Fim de ano romântico
| Foto: Mateus Bruxel
Disseram-me, faz alguns anos, numa dessas viradas com direito a fogos de artíficio, que o amor está ultrapassado, que não passa de um vestígio de uma era romântica suplantada pelo mundo pós-industrial.
Disseram-me, enquanto os espumantes corriam soltos e as línguas se liberavam, que as separações se tornaram normais e que só as pessoas desajustadas ou anacrônicas ainda sofrem por causa disso.
Disseram-me, com tons de soberba e ares de entendimento, que as dores de amor são sintomas de outros problemas psicológicos e que só os fracos ou doentes ainda padecem com isso.
Disseram-me que as telenovelas e os filmes de amor são outros resquícios, vestígios arqueológicos de uma era revoluta, explorados pela indústria cultural, para ganhar dinheiro com os pobres de alma.
Disseram-me tanta coisa que me assustei.
Eram doutores que falavam.
Eram especialistas que discursavam.
Hoje, há especialistas para tudo, até para ensinar a caminhar na beira da praia.
Ou para definir a roupa íntima do final do ano.
Eram técnicos que espalhavam dados e estatísticas sobre a mesa.
Um deles, num arroubo, citou a crise da poesia, pobre poesia, sempre em crise, cujos livros, por mais belos e elogiados pelos críticos, encalham nas editoras, como prova da decadência do amor.
Outro falou que o amor era uma marca infantil da fase oral ou coisa que o valha.
Todos, enfim, assinaram o atestado de óbito do amor, sem emoção nem piedade.
Houve um até que mostrou um dado curioso: haveria mais grupos de adoradores de pastelina no orkut – na época o orkut ainda era in e o facebook nem existia ou estava engatinhando – que de adeptos do amor.
Apavorei-me.
Amor, explicou outro ainda, com ar blasé e gel nos cabelos, é coisa de velho.
Os jovens, disse, “ficam”.
Em poucas palavras, o amor seria um resto patético do arcaico no universo tecnológico.
Não me convenci.
Contra os doutos, citei Lupicínio Rodrigues: “Esses moços, pobres moços, ah, se eles soubessem o que eu sei...”

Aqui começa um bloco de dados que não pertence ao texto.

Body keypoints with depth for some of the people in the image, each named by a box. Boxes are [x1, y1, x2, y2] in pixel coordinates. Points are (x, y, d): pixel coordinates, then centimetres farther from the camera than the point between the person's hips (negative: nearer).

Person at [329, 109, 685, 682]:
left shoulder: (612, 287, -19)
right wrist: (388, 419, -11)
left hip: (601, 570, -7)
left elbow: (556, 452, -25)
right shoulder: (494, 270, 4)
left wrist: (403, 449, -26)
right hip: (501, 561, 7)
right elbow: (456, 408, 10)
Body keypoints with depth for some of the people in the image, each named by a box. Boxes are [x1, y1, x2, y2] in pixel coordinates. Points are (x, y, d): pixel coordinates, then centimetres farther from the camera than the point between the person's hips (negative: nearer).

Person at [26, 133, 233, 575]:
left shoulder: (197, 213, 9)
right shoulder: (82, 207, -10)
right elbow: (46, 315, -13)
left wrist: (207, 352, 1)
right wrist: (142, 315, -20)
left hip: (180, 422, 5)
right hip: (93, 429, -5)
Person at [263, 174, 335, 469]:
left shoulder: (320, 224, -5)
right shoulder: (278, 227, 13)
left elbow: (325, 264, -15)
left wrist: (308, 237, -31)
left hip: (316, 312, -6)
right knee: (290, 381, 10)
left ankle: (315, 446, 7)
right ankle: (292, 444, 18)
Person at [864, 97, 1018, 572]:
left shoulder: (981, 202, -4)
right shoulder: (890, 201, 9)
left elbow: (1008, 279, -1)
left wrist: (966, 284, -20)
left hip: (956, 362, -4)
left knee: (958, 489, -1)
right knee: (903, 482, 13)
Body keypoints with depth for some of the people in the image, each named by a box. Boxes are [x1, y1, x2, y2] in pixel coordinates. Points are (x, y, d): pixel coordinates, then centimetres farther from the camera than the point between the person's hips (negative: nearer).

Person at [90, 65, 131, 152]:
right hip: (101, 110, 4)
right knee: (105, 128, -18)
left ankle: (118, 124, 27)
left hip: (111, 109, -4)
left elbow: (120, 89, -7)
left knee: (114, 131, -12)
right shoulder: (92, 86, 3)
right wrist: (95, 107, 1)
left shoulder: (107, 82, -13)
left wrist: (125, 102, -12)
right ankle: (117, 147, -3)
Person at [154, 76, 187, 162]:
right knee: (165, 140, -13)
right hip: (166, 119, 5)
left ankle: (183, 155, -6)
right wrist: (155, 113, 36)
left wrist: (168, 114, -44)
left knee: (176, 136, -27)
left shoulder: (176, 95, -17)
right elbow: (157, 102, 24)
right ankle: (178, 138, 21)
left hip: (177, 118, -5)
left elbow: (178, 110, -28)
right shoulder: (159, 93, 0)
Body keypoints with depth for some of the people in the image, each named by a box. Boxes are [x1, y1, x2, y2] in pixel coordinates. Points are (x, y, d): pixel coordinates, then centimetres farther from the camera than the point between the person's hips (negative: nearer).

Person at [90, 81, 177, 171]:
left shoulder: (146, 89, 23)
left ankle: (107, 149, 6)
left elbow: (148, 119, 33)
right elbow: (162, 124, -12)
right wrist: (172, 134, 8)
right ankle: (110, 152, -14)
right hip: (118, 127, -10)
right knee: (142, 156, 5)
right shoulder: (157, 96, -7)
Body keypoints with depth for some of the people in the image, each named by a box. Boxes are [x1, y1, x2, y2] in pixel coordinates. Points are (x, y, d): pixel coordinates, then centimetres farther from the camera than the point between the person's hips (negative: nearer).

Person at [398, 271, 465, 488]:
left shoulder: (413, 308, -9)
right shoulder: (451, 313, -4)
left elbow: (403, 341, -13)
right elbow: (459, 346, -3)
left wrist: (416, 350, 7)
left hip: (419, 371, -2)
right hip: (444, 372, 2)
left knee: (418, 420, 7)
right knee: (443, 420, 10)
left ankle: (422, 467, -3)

Contra os técnicos, com sua propalada isenção e objetividade acima das ideologias e das escolhas pessoais, invoquei Cartola: “As rosas não falam, simplesmente as rosas exalam o perfume que roubam de ti”.
Contra os estatísticos, enumerei revistas, fofocas, livros, textos, vidas, obras, tudo mais: só se fala de amor.
Vivemos para o amor, corremos para o amor, queremos vencer para amar e ser amados.
Riram de mim.
Os mais educados apenas sorriram.
Jurei vingança.
Prometi demonstrar que estavam errados.
Citei o que sabia de Freud.
Decretaram que Freud tinha sido mal interpretado.
Lembrei-me de Baudelaire.
Não me venha com poetas, menosprezou o que parecia ser o “chefe”.
Bati em retirada.
Três meses depois, ao amanhecer, no bar da rodoviária, que todos os outros já estavam fechados, encontrei justamente o “chefe”, aquele que parecia considerar o amor como um fóssil.
Podia abraçar a Deca de tão bêbado.
Agarrou-me e, com seu hálito de uísque, desabafou: “Ela me deixou, a vadia. Foi embora com o personal trainer.”
Aqui se faz, aqui se paga!
Em 2011, tornei a encontrar esse cético: estava emocionado com o casamento de Kate e William.
Foi o grande acontecimento do século XXI, disse-me.
Prefiro o amor dos homens comuns, ordinários, respondi.
Mas ela era plebeia, retrucou.
Convidou-me a brindar pela vitória do amor na globalização.
Moral da história: o que faz uma bola na costas de um homem!